2. question : It is a workflow that includes for now just 2018 and 2019 data.

Hi,
did you thougt about the use of the pivot node?

  • Group criteria: Sender, Receiver, Month, Product
  • Pivot Column: Year
  • Aggregation Column: Quantity
  • Aggregation mode: Sum and Count

The count give you the information of multiple entries for the same record.

2 Likes

Thank you or your answer Morpheus.
However, another obstacle is the fact that I have different years for the duplicating values as I join them I see the quantity of year 2018 on the 2019 line. So, unfortunately this wont bring me the solution :frowning:

BR,
Emine

Hello again, I found the solution.
A. First step is to split the data by year.
B. Afterwards by using 2 joiners (left outer join):

  • First joiner : Upper input for year 2019, lower input for 2018. Matching Sender Receiver and Product
  • Second joiner : Upper input year 2018, lower input for 2019. Matching Sender, Receiver and Product

C. Replacing the first joiner missing values with 0
D. Second joiner output should be filtered just non none matching rows with ? and then by using row filter, column rename (Changing the quantity column to quantity year ago)
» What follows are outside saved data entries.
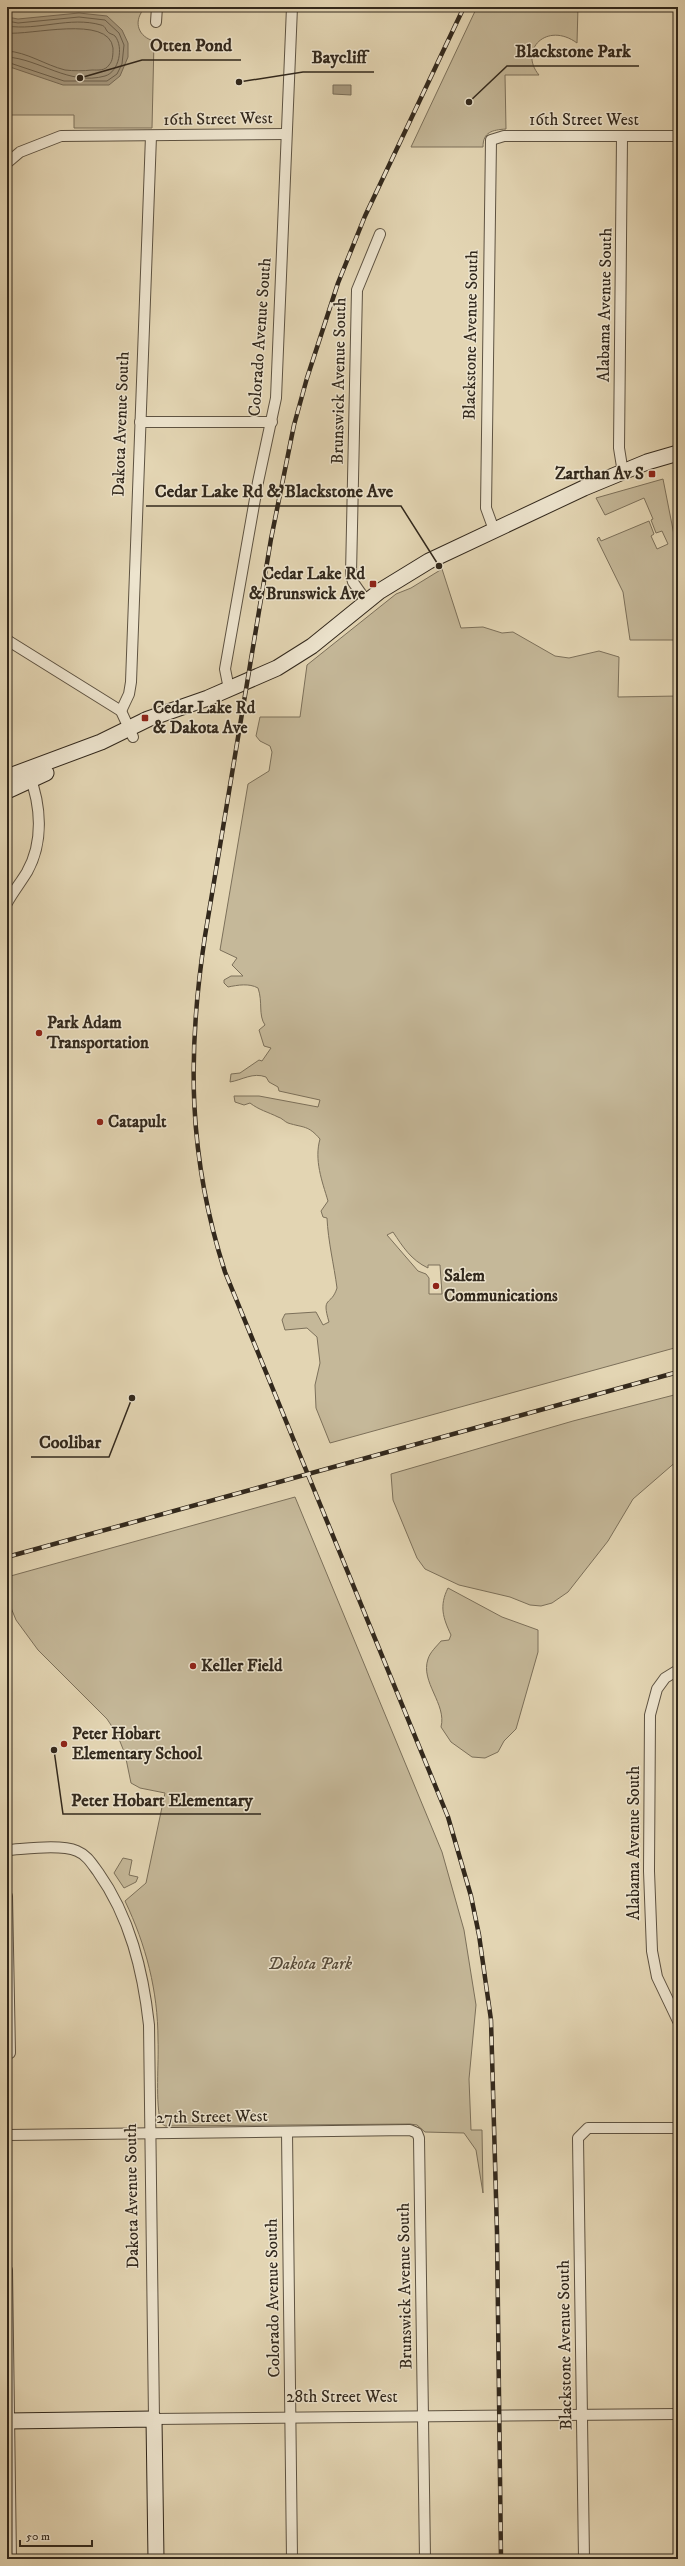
<svg xmlns="http://www.w3.org/2000/svg" width="685" height="2566" viewBox="0 0 685 2566" font-family="'IM FELL DW Pica',serif">
	<style>
		.green { fill: #c5b899; stroke: #7c705a; fill-rule: evenodd }
		.water { fill: #a79a80; stroke: #786c58 }
		.lines { fill: none; stroke-linecap: round; stroke-linejoin: round }
		.shore { stroke: #6c614e; stroke-width: 1 }
		.street-casing { stroke: #5e5342; stroke-width: 12 }
		.secondary-casing { stroke: #32281c; stroke-width: 17 }
		.street { stroke: #ede4ce; stroke-width: 10 }
		.secondary { stroke: #ede4ce; stroke-width: 15 }
		.rail-casing { stroke: #32281c; stroke-width: 4.5 }
		.rail { stroke: #ede4ce; stroke-width: 3; stroke-dasharray: 9; stroke-linecap: butt }
		.poi-dot { fill: #8f2418; stroke: #ede4ce; stroke-width: 1.5 }
		.labels { text-anchor: middle; dominant-baseline: central; stroke-width: 3; stroke-linejoin: round; paint-order: stroke }
		.street-label { font-size: 17px; fill: #32281c; stroke: #ede4ce }
		.poi-label { font-size: 17px; font-weight: bold; fill: #32281c; stroke: #ede4ce; text-anchor: start }
		.park-label { font-size: 17px; font-style: italic; fill: #574c3b; stroke: #ede4ce }
		.leader { fill: none; stroke: #32281c; stroke-width: 1.5 }
		.callout-dot { fill: #32281c; stroke: #ede4ce; stroke-width: 1.5 }
		.callout-label { font-size: 18px; text-anchor: middle; font-weight: bold; fill: #32281c; stroke: #ede4ce; stroke-width: 3; stroke-linejoin: round; paint-order: stroke }
	</style>
	<rect width="100%" height="100%" fill="#e3d5b3"/>
	<filter id="stains"><feTurbulence type="fractalNoise" baseFrequency=".005" numOctaves="4"/><feColorMatrix values="0 0 0 0 .2 0 0 0 0 .09 0 0 0 0 .02 0 0 0 .5 -.17"/></filter>
	<radialGradient id="worn" r=".72"><stop offset=".6" stop-color="#630" stop-opacity="0"/><stop offset="1" stop-color="#630" stop-opacity=".3"/></radialGradient>
	<g class="green">
		<path d="M7 7 143 10C133 23 139 37 154 41L152 128H74V115H7Z"/>
		<path d="M477 7H578L577 43C547 21 518 50 539 75H505L506 129C492 130 483 132 483 147H411Z"/>
		<polygon points="663,479 678,555 678,640 630,640 623,592 597,539 599,537 601,541 649,521 654,534 651,536 657,549 668,544 662,531 656,533 651,520 653,519 644,498 605,515 596,498"/>
		<path d="M442 569 461 628 483 627 502 633 513 632 555 656 569 658 599 651 619 657 618 697 678 696V1347L330 1443 316 1408 315 1385 320 1363 317 1337 307 1328 285 1330 282 1320 285 1314 316 1312 323 1325 329 1322C321 1295 331 1307 337 1288 334 1265 328 1241 327 1218L323 1217 321 1211 328 1201C322 1181 314 1160 320 1139 308 1125 304 1128 288 1123 285 1122 282 1118 278 1117 268 1112 259 1110 250 1103L244 1105 235 1102 234 1096H259L318 1107 320 1100 279 1091 278 1087 269 1082 266 1077C253 1072 242 1080 230 1082L231 1074 240 1073 259 1060 262 1061 271 1048 264 1046 259 1030 265 1025C258 1015 263 1002 258 988 249 983 238 985 228 987L224 983V980L231 976H243L232 965 237 958 220 950 248 784 269 771 272 752 270 746 260 741 256 736 260 717H300L307 665 396 594 411 588ZM393 1232C403 1247 411 1260 428 1268V1265H440L442 1294H429V1278L426 1274 418 1271 387 1235Z"/>
		<polygon points="678,1394 678,1460 633,1499 608,1541 568,1592 552,1603 541,1606 530,1605 510,1597 459,1585 425,1569 417,1558 393,1500 391,1474 573,1421"/>
		<path d="M295 1497 442 1852 464 1930 476 2005 469 2079 471 2130H482L483 2193 476 2150 464 2133 425 2132 417 2125 410 2124 165 2126 161 2123C155 2104 159 2062 158 2040 158 1991 146 1945 125 1901L146 1883 165 1793 140 1788 131 1783 125 1754 117 1734 107 1719 38 1650 16 1620 7 1598V1577Z"/>
		<path d="M448 1588 502 1617 538 1630V1652L516 1729 504 1741 498 1752 485 1758 472 1757 451 1742 441 1727C447 1704 420 1682 428 1659 430 1652 437 1646 441 1641L449 1640 451 1635C443 1618 439 1606 448 1588Z"/>
		<polygon points="123,1858 132,1860 129,1875 138,1877 136,1882 124,1888 114,1873"/>
	</g>
	<g class="water">
		<polygon points="79,13 107,16 122,30 128,43 128,57 120,76 109,85 63,85 7,66 7,17 18,19"/>
		<polygon points="333,85 351,85 351,95 333,94"/>
	</g>
	<g class="lines">
		<g class="shore">
			<polyline points="7,21 18,23 79,17 105,20 119,33 124,45 122,64 117,74 107,81 64,81 7,62"/>
			<path d="M7 26C38 31 70 16 101 25 105 26 105 28 107 31 109 34 113 34 115 36 124 47 119 72 105 76 69 86 40 59 7 57"/>
			<path d="M7 33C29 36 109 14 113 48 113 54 113 61 109 65 105 71 98 70 92 70 84 71 73 71 65 70 45 65 27 52 7 51"/>
		</g>
		<g class="street-casing">
			<g id="street">
				<polyline points="156,22 157,7"/>
				<polyline points="622,137 619,448 623,473"/>
				<polyline points="7,163 20,152 61,136 286,134"/>
				<polyline points="140,422 272,422"/>
				<polyline points="494,530 486,508 491,140 504,136 678,136"/>
				<polyline points="367,602 353,582 351,574 357,290 380,234"/>
				<polyline points="7,640 121,711 133,737"/>
				<polyline points="229,689 225,669 258,482 276,398 292,7"/>
				<polyline points="121,711 129,694 131,682 151,136"/>
				<path d="M7 903C13 892 21 882 27 872 44 842 41 805 29 774"/>
				<polyline points="678,1670 665,1678 657,1689 650,1715 649,1871 652,1951 657,1977 678,2021"/>
				<path d="M7 1850C26 1849 60 1844 77 1851 87 1855 92 1864 98 1872 130 1917 143 1971 149 2025L154 2419 678 2414"/>
				<polyline points="7,1896 10,2053"/>
				<polyline points="287,2132 292,2559"/>
				<polyline points="7,2135 410,2130 417,2133 419,2138 425,2559"/>
				<polyline points="7,2270 11,2559"/>
				<polyline points="584,2559 578,2138 588,2128 678,2128"/>
			</g>
		</g>
		<g class="secondary-casing">
			<g id="secondary">
				<polyline points="7,777 101,742 148,719 208,698 277,668 312,646 380,591 429,561 584,488 647,462 678,453"/>
				<polyline points="7,791 46,773"/>
				<polyline points="7,2421 154,2419 156,2559"/>
			</g>
		</g>
		<use href="#street" class="street"/>
		<use href="#secondary" class="secondary"/>
		<g class="rail-casing">
			<g id="rail">
				<path d="M464 7 365 216 338 283 307 378 294 425 271 539 205 936C187 1054 188 1157 225 1272L448 1817 471 1896 479 1935 491 2020 497 2232 501 2559"/>
				<polyline points="7,1557 678,1372"/>
			</g>
		</g>
		<use href="#rail" class="rail"/>
	</g>
	<g class="poi-dot">
		<rect x="648" y="470" width="8" height="8" rx="2"/>
		<rect x="369" y="580" width="8" height="8" rx="2"/>
		<rect x="141" y="714" width="8" height="8" rx="2"/>
		<circle cx="39" cy="1033" r="4"/>
		<circle cx="100" cy="1122" r="4"/>
		<circle cx="436" cy="1286" r="4"/>
		<circle cx="193" cy="1666" r="4"/>
		<circle cx="64" cy="1744" r="4"/>
	</g>
	<g class="labels">
		<g class="street-label">
			<text transform="translate(218 119) rotate(-1)">16th Street West</text>
			<text x="584" y="120">16th Street West</text>
			<text transform="translate(605 305) rotate(-89)">Alabama Avenue South</text>
			<text transform="translate(471 335) rotate(-89)">Blackstone Avenue South</text>
			<text transform="translate(260 337) rotate(-86)">Colorado Avenue South</text>
			<text transform="translate(339 381) rotate(-89)">Brunswick Avenue South</text>
			<text transform="translate(121 424) rotate(-88)">Dakota Avenue South</text>
			<text transform="translate(634 1843) rotate(-90)">Alabama Avenue South</text>
			<text transform="translate(212 2117) rotate(-1)">27th Street West</text>
			<text transform="translate(132 2196) rotate(-91)">Dakota Avenue South</text>
			<text transform="translate(405 2286) rotate(-91)">Brunswick Avenue South</text>
			<text transform="translate(273 2298) rotate(-91)">Colorado Avenue South</text>
			<text transform="translate(565 2345) rotate(-91)">Blackstone Avenue South</text>
			<text x="342" y="2397">28th Street West</text>
		</g>
		<g class="poi-label">
			<text x="644" y="474" text-anchor="end">Zarthan Av S</text>
			<text x="365" y="574" text-anchor="end">Cedar Lake Rd<tspan x="365" dy="20">&amp; Brunswick Ave</tspan></text>
			<text x="153" y="708">Cedar Lake Rd<tspan x="153" dy="20">&amp; Dakota Ave</tspan></text>
			<text x="47" y="1023">Park Adam<tspan x="47" dy="20">Transportation</tspan></text>
			<text x="108" y="1122">Catapult</text>
			<text x="444" y="1276">Salem<tspan x="444" dy="20">Communications</tspan></text>
			<text x="201" y="1666">Keller Field</text>
			<text x="72" y="1734">Peter Hobart<tspan x="72" dy="20">Elementary School</tspan></text>
		</g>
		<g class="park-label">
			<text x="310" y="1964">Dakota Park</text>
		</g>
	</g>
	<path class="leader" d="M80 78L142 60H241M469 102L507 66H639M239 82L303 72H374M439 566L401 506H146M132 1398L109 1457H31M54 1750L63 1814H261"/>
	<g class="callout-dot">
		<circle cx="80" cy="78" r="4"/>
		<circle cx="469" cy="102" r="4"/>
		<circle cx="239" cy="82" r="4"/>
		<circle cx="439" cy="566" r="4"/>
		<circle cx="132" cy="1398" r="4"/>
		<circle cx="54" cy="1750" r="4"/>
	</g>
	<g class="callout-label">
		<text x="191" y="51">Otten Pond</text>
		<text x="573" y="57">Blackstone Park</text>
		<text x="339" y="63">Baycliff</text>
		<text x="274" y="497">Cedar Lake Rd &amp; Blackstone Ave</text>
		<text x="70" y="1448">Coolibar</text>
		<text x="162" y="1806">Peter Hobart Elementary</text>
	</g>
	<rect width="685" height="2566" fill="none" stroke="#e3d5b3" stroke-width="24"/>
	<rect x="8" y="8" width="669" height="2550" fill="none" stroke="#32281c" stroke-width="2"/>
	<rect x="12" y="12" width="661" height="2542" fill="none" stroke="#32281c"/>
	<path d="M20 2540v6h72v-6" fill="none" stroke="#32281c" stroke-width="2"/>
	<text x="26" y="2540" font-size="12" fill="#32281c" stroke="#ede4ce" stroke-width="3" paint-order="stroke">50 m</text>
	<rect width="100%" height="100%" filter="url(#stains)"/>
	<rect width="100%" height="100%" fill="url(#worn)"/>
</svg>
E. Concatenate the result of D and C and you will have the data without duplicates.

BR,
Emine

1 Like

Hi @celik_e_4,

glad it got it working!

Regarding not updating there are SAP connector nodes available in 3.7.2 and not in 4.0.0.? :confused:

Br,
Ivan

1 Like

Hi Emine,
maybe my statement was not clear enough.
Using the pivot node you don’t need any joiner. Connect it directly to your source table.
After execution of the pivot node you should receive columns for each year. The uniques is guaranted by your key columns (grouping).

Refering to your last post the information should be not unique because your joins ignores the months.
The results should only be correct if you want the yearly information for receiver, sender and product. To get this data you have to aggregate your source table.

Br,
Hermann

3 Likes

Hello,
I don’t know a lot about the 4.0 version. However, IT team warned me not to do it yet because of this reason.

BR,
Emine

Hello Morpheus,
Sorry I forgot but I am joining by month as well the I checked ew points it seems correct.

thank you for your explanation. It works perfectly !!

BR,
Emine

1 Like

Hi there @celik_e_4,

just one more question about these SAP nodes. Do you maybe know if they are from EPAM?

Br,
Ivan

Hello Ivan,

I am sorry but I have no clue. It’s just because I had this warning from IT team that I should update it to 4.0 version.

BR,
Emine

Hi Emine,

no problem. Tnx anyways!

Br,
Ivan

This topic was automatically closed 7 days after the last reply. New replies are no longer allowed.